In its short lifespan of a decade, bitcoin has amassed many issues that have plagued it. Bitcoin is not regulated like stocks and futures, and this lighter regulation allows price manipulation. Bad actors can manipulate the price of cryptocurrencies and then cash out before the rest of the investors catch on. There are also concerns about initial cash offerings of bitcoin, with the main reason for going public being for insiders to cash out. Additional concerns arise regarding a bitcoin bubble. This all contributes to its volatility.
The regulation of bitcoin is important due to these important reasons that are unique to bitcoin. Thus, in the same way as international stocks, regulation legitimizes bitcoin to a certain extent, particularly important given its dark start as an anonymous cryptocurrency for criminals. Historically, the legitimizing effect of regulation has brought some value. On the other hand, criticism has generally targeted the enforcement of any regulation. For example, there is the possibility of bias in enforcement of the laws. Furthermore, there are separate critiques regarding over-regulation of the business environment. These concerns regarding regulation no doubt hold true in the bitcoin context, but must be considered alongside the benefits of regulation, including those articulated by the Coffee bonding theory.

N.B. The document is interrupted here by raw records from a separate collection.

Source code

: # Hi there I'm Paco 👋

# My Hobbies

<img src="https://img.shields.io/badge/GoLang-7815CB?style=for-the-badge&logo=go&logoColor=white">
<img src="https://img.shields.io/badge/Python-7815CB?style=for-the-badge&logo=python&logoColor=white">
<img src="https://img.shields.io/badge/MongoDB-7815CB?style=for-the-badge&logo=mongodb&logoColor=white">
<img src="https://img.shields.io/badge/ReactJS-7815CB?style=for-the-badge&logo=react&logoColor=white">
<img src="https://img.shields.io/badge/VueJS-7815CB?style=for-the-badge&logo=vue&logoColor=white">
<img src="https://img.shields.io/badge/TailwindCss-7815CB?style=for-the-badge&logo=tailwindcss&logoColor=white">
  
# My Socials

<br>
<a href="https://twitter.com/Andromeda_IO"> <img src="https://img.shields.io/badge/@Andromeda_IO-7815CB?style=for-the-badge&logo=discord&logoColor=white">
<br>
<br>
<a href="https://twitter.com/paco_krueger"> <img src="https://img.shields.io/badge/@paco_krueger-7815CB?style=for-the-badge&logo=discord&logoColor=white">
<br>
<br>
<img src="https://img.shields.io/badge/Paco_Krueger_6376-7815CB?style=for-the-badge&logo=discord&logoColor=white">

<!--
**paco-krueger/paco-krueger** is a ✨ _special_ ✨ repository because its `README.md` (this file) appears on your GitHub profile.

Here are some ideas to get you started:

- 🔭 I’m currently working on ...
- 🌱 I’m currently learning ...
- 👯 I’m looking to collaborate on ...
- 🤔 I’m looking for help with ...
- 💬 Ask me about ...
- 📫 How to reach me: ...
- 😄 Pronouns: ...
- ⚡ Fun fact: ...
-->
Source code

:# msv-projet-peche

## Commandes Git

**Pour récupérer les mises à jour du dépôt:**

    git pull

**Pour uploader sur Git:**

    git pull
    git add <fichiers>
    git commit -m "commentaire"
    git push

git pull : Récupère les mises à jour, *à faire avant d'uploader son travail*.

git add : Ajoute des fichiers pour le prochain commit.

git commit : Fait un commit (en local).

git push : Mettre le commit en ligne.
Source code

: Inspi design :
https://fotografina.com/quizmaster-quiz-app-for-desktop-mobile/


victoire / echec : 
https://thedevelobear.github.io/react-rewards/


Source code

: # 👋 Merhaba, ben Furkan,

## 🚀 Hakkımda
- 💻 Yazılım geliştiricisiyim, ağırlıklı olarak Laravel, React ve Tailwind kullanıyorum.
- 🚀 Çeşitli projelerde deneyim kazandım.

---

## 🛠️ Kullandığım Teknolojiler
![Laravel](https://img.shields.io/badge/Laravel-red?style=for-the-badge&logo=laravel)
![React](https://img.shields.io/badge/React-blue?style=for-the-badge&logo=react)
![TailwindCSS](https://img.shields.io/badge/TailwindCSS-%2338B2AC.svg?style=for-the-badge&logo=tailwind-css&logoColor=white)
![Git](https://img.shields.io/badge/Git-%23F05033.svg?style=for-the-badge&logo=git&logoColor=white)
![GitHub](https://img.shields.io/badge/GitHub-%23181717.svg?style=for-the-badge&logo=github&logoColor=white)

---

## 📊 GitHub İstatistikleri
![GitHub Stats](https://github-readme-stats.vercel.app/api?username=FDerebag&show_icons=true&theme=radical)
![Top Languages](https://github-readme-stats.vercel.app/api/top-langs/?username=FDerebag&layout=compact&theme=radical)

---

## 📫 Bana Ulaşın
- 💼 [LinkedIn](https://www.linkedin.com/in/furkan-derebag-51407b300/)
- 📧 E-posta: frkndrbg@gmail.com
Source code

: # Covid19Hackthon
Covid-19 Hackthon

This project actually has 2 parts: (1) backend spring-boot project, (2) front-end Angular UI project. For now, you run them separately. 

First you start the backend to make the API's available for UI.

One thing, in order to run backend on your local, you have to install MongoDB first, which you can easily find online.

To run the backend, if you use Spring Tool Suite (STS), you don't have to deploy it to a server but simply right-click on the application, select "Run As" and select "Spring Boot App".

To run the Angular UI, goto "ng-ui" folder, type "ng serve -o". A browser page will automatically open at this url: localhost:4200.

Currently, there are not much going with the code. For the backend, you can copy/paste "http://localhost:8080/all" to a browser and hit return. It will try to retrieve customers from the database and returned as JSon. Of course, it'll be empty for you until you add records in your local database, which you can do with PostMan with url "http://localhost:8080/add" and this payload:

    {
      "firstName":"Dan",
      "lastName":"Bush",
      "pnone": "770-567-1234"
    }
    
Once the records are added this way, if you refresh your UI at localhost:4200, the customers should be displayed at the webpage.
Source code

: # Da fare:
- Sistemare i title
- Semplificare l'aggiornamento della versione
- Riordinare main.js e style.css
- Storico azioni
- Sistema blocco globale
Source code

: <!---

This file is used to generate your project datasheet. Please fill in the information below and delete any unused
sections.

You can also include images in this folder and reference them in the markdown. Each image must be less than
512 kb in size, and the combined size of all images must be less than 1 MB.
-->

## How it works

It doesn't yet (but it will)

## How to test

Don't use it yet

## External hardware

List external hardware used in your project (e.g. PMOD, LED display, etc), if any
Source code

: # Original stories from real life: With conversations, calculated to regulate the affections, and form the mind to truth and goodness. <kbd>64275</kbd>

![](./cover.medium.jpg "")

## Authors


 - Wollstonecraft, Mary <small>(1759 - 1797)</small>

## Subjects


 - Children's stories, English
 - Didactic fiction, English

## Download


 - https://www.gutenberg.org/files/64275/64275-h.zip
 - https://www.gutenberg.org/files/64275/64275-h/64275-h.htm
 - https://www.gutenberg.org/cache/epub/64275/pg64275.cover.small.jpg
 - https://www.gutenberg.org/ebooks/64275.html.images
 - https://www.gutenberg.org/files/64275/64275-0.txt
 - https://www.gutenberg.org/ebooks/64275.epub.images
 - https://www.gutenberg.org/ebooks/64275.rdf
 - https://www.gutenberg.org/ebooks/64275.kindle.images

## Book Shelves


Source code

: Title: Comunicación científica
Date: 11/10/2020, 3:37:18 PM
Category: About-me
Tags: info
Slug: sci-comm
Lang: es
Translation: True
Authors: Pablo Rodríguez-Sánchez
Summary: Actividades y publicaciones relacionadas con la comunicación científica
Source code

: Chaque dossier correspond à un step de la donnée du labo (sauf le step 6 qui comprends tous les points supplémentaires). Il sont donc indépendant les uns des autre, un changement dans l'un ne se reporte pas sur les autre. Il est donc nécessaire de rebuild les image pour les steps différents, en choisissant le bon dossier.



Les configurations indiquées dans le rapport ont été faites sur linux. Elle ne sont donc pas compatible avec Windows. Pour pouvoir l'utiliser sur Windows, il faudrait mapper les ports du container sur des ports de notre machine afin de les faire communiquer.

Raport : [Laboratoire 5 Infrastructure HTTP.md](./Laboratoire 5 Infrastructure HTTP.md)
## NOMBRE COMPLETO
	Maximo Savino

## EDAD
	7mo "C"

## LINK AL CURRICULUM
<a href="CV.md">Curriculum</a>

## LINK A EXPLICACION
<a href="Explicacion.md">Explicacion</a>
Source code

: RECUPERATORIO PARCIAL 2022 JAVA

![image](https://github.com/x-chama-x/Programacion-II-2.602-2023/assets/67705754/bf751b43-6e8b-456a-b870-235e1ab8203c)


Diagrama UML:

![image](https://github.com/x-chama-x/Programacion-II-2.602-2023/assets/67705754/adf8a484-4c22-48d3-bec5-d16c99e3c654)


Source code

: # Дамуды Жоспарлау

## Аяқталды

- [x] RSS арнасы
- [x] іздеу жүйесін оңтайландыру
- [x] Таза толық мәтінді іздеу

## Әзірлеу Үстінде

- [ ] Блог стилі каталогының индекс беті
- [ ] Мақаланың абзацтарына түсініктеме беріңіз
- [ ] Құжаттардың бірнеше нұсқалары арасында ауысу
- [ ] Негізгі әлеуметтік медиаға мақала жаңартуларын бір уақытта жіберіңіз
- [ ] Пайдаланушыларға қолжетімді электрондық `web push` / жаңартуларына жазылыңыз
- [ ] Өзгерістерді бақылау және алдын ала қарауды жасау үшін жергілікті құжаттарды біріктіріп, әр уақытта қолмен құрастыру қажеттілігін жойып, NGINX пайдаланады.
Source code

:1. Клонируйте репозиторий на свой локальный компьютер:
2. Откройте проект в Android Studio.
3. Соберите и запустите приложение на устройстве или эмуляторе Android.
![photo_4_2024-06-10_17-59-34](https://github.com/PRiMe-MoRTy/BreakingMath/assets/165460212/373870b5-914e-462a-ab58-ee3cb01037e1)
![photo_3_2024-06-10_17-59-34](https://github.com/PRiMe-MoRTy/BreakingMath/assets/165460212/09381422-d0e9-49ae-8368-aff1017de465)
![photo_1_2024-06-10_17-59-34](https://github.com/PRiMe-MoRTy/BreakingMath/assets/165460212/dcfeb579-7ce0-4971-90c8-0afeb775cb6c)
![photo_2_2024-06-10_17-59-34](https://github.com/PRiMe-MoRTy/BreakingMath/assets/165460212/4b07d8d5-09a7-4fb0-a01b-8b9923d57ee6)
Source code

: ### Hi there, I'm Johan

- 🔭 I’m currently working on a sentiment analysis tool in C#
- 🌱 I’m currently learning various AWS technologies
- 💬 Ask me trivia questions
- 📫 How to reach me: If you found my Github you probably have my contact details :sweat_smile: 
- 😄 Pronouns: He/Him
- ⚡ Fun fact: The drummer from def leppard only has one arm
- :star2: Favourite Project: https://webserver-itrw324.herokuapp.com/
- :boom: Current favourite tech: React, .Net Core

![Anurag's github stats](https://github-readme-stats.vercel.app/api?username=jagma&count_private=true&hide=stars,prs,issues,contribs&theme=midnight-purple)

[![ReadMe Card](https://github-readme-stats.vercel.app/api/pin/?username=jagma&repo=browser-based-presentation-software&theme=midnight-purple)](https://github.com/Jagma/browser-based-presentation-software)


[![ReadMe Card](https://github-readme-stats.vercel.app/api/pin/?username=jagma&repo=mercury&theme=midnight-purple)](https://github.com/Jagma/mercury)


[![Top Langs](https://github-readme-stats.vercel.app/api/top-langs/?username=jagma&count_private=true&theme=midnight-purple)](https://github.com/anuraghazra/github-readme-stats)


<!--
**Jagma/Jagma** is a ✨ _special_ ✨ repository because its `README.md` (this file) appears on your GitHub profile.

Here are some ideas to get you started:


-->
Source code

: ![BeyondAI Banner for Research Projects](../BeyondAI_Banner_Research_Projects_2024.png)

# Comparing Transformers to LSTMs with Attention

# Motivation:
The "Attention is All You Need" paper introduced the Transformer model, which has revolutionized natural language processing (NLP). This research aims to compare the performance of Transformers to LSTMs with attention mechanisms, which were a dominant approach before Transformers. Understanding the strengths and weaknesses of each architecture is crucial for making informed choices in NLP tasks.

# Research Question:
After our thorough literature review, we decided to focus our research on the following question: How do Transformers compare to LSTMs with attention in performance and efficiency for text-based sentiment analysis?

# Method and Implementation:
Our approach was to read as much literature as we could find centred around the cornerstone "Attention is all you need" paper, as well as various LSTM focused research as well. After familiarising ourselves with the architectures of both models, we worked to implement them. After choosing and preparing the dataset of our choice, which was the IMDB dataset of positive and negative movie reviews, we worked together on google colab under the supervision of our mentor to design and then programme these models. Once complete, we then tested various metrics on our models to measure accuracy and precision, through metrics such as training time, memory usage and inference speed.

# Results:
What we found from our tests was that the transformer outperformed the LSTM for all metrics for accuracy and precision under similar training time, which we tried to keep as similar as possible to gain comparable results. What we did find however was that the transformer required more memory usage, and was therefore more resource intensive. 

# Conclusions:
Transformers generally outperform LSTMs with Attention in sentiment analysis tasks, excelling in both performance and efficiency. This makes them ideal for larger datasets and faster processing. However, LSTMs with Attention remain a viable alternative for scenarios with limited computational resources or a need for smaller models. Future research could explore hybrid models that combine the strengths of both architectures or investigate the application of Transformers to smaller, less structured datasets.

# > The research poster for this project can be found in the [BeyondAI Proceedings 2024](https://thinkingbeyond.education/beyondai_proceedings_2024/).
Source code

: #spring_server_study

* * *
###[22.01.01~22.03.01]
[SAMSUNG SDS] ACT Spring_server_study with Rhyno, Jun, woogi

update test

While bitcoin is a new product, its issues are old. One product that experienced similar issues are international stocks. International companies, like bitcoin, had difficulty attracting trust. Therefore, they borrowed foreign securities law. Bitcoin has similarly suffered legitimacy concerns, and may thus also need to benefit from the legitimacy gained from American regulation. As cross-listing by foreign issuers onto U.S. exchanges accelerated during the 1990s, bitcoin users may find themselves increasingly open to regulation.